Convert the lines below into a Markdown table with two columns, Row and Line. Skip any blank lines.

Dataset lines
****

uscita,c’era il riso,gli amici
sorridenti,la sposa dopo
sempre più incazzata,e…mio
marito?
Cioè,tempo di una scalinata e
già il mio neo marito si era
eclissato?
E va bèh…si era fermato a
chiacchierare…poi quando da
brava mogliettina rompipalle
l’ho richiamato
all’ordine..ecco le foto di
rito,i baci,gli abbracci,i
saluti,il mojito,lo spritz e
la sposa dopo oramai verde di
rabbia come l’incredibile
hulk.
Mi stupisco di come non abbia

****

**Completed task**:
| Row | Line |
|---|---|
| 1 | uscita,c’era il riso,gli amici |
| 2 | sorridenti,la sposa dopo |
| 3 | sempre più incazzata,e…mio |
| 4 | marito? |
| 5 | Cioè,tempo di una scalinata e |
| 6 | già il mio neo marito si era |
| 7 | eclissato? |
| 8 | E va bèh…si era fermato a |
| 9 | chiacchierare…poi quando da |
| 10 | brava mogliettina rompipalle |
| 11 | l’ho richiamato |
| 12 | all’ordine..ecco le foto di |
| 13 | rito,i baci,gli abbracci,i |
| 14 | saluti,il mojito,lo spritz e |
| 15 | la sposa dopo oramai verde di |
| 16 | rabbia come l’incredibile |
| 17 | hulk. |
| 18 | Mi stupisco di come non abbia |